━━━━━ Task input ━━━━━

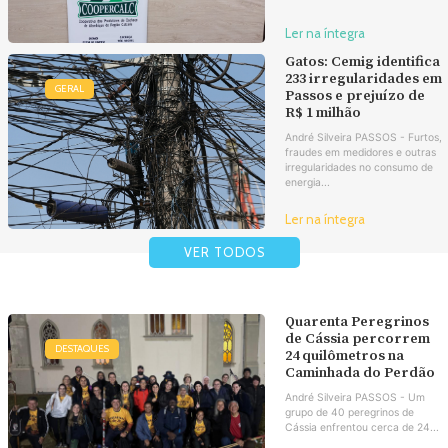
Ler na íntegra
Gatos: Cemig identifica
233 irregularidades em
GERAL
Passos e prejuízo de
R$ 1 milhão
André Silveira PASSOS - Furtos,
fraudes em medidores e outras
irregularidades no consumo de
energia...
Ler na íntegra
VER TODOS
Quarenta Peregrinos
de Cássia percorrem
DESTAQUES
24 quilômetros na
Caminhada do Perdão
André Silveira PASSOS - Um
grupo de 40 peregrinos de
Cássia enfrentou cerca de 24...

━━━━━

§ **Activity**
Reproduce every line above that contains the string "Silveira".

§ **Completed task**
André Silveira PASSOS - Furtos,
André Silveira PASSOS - Um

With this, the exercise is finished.